Monster Men Bureiko Lullaby
Takashi Nemoto, writer/artist
PictureBox Inc, September 2008
200 pages
$19.95
What even to say about Monster Men Bureiko Lullaby? It’s the kind of book that sets up a “get it/don’t get it” dichotomy almost automatically. There’s very little in terms of traditional parameters against which you can weigh the endless parade of transgression and revulsion, the shit-eating and child rape, the cancer and mutilation, the squiggly, cluttered line and resolutely ugly characters and environments. Unlike Johnny Ryan’s work, it doesn’t use the gross-out constituent parts to build up jokes–and I’m not just talking Ryan’s more straightforward gag strips and funny stories, I mean it doesn’t even go in for the super-labrynthine, Pythonesque digression structure of some of Ryan’s recent-ish stuff–nor, of course, does it share Ryan’s lovely, classically influenced line. Unlike the work of Rory Hayes, it doesn’t convey that sense that you’re seeing someone’s searing, indelible, personal artistic vision–there’s no unique vocabulary of teddy bears and demons, no electrocuted lines that look like they radiated directly out of the artist’s brain.

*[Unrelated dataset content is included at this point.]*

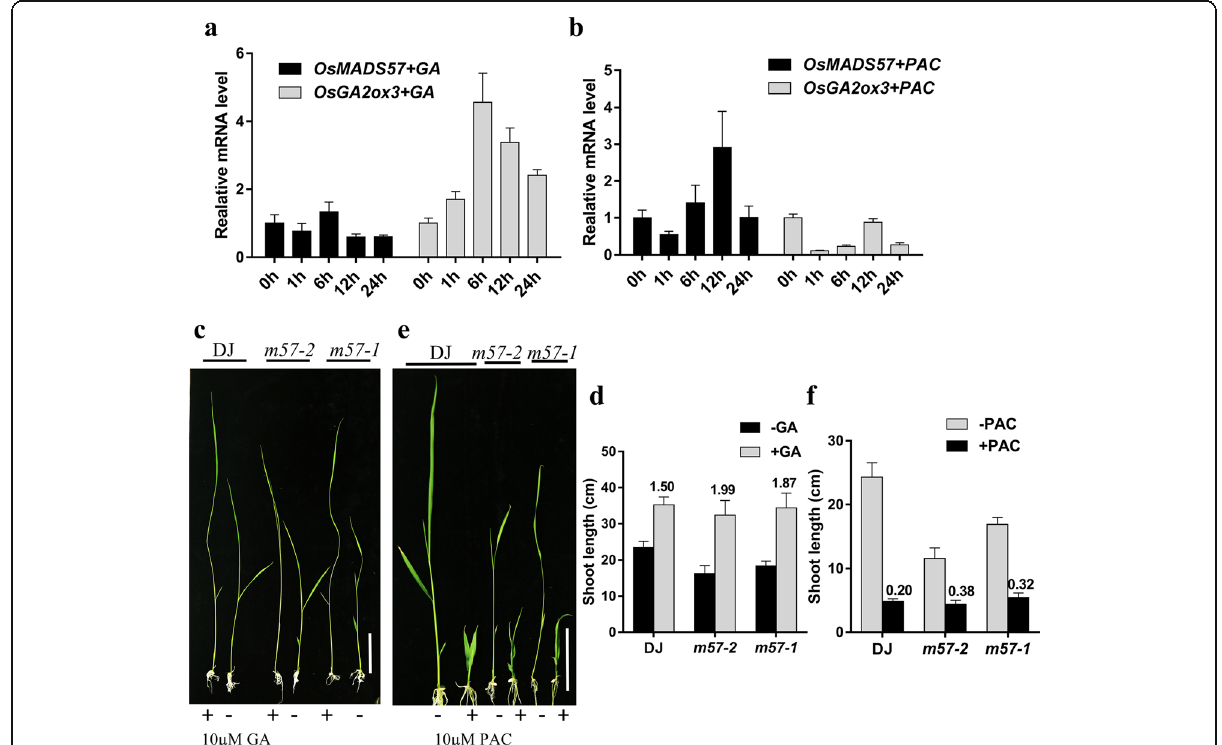
Fig. 3 Response of m57 – 2 and m57 – 1 mutants to GA and PAC. a and b 50 μ М GA 3 ( a ) or 10 μ М paclobutrazol ( b ) treatment suppressed and enhanced the expression of OsMADS57 , respectively. OsGA2ox3 was used as a positive control. c Semi-dwarf phenotype of m57 – 2 and m57 – 1 mutants can be rescued by GA 3 . The mutants were treated with exogenous 10 μ М GA 3 for 10 d. Bars = 5 cm. d Shoot length of seedlings before and after 10 μ М GA 3 treatment for 10 d. e Seedling morphology of mutants and wild-type plants grown with or without 10 μ М PAC for 10 d. Bars = 5 cm. f Shoot length of seedlings before and after 10 μ М PAC treatment for 10 d. Numbers above the bars indicate the elongation ratio of seedlings after treatment (the shoot length after treatment divided by the shoot length before treatment). DJ, wild type; m57 – 2 , osmads57 – 2 ; m57 – 1 , osmads57 – 1 . Three independent experiments were conducted with similar results. The data are means± SD ( n = 15). Error bars indicate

Perhaps appropriately, what it most feels like to me is someone excreting their id all over the pages, paying virtually no attention to anything other than simply pooping out every horrible thought in his head. It’s like…if someone who was already kind of gross had their self-censoring mechanism surgically removed, and then did a week’s worth of 24-hour comics in a row. The initial suite of short stories–starring a man whose penis takes over his body, flipping it over so that the guy walks on his hands as his dick and balls take on the shape and skills of a face; an idiot-savant artist whose only subject is his penis, which he cuts off and sends to a girl he sees peeing as an attempt to mitigate her tragic penislessness; and “the world’s most mature baby,” who begins fucking his own mother while still in the womb–are somewhat disjointed in effect, eschewing storytelling rhythm for a pile-up of excess. The book’s epic centerpiece, the two-part “The World According to Takeo,” really is more in the vein of an improvised 24-hour comic–in an interview with PictureBox’s Dan Nadel included in the volume, Nemoto says he started the comic with a few simple themes and no idea of how it was going to proceed or end in mind. It meanders, escalates, and by its second part coheres into something more sophisticated than the rest of the material here: The presence of readily understandable themes like the relationship between sexual abuse and sex work, or the reveal of the main character, the sentient sperm Takeo, as a the pretty benighted but at least recognizable homosexual stereotype, give the formless outrageousness something to work against. Of course, you’re still talking about a comic co-starring a serial rapist who eventually dies of cock cancer.
This is not to say that there’s no legible philosophical content in here. Japan’s complex and at times disgraceful treatment of the victims of Hiroshima and Nagasaki and their descendants is an obvious reference point. I certainly think it’s more powerfully dealt with here than in the staid Town of Evening Calm, Country of Cherry Blossoms. Since the book savages anything it touches, both the victim analogues and the society that shuns them are treated viciously; in that sense it not only critiques but embodies that problematic stance–that’s honesty, I suppose. You also can’t help but feel that Japanese society’s simultaneous prurience and prudery–sexualizing schoolgirls but never depicting penetration in pornography, for example–is the target of the extravagantly outrĂ© sexualized violence on display here.
But the question is, is being deliberately without virtue a virtue? At what point does artlessness become an art in itself, and at what point does it simply remain artlessness? Down at the bottom of my sidebar you’ll see the phrase “KEEP COMICS EVIL.” Monster Men Bureiko Lullaby certainly does that. Is it enough? I know that for me, sometimes simply being offensive, thumbing your nose at polite society, feels like a tremendous victory, a nihilistic triumph. Yet at other times it makes me want to ask, “Is that all there is?” Which is it? I…I give up.